═══ Study material ═══

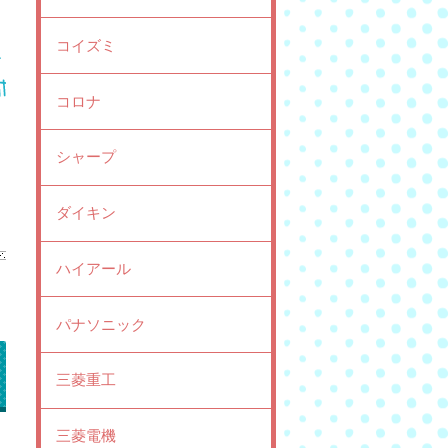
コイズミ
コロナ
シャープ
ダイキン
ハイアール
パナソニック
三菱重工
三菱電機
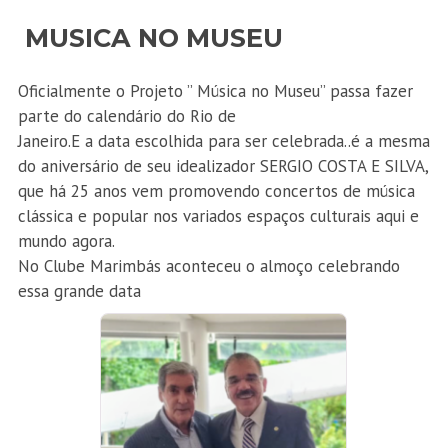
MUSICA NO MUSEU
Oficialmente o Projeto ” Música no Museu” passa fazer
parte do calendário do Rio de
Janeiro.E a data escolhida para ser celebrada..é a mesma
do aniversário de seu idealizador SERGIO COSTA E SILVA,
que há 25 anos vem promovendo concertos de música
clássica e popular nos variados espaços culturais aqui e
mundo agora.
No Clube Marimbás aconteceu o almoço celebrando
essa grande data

═══
═══ Study material ═══

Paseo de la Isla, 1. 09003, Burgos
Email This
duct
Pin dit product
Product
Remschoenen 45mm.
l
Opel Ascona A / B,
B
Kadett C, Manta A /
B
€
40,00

═══

# What to do
Which lines above include the word "data"? Show each one.

# Reply
Janeiro.E a data escolhida para ser celebrada..é a mesma
essa grande data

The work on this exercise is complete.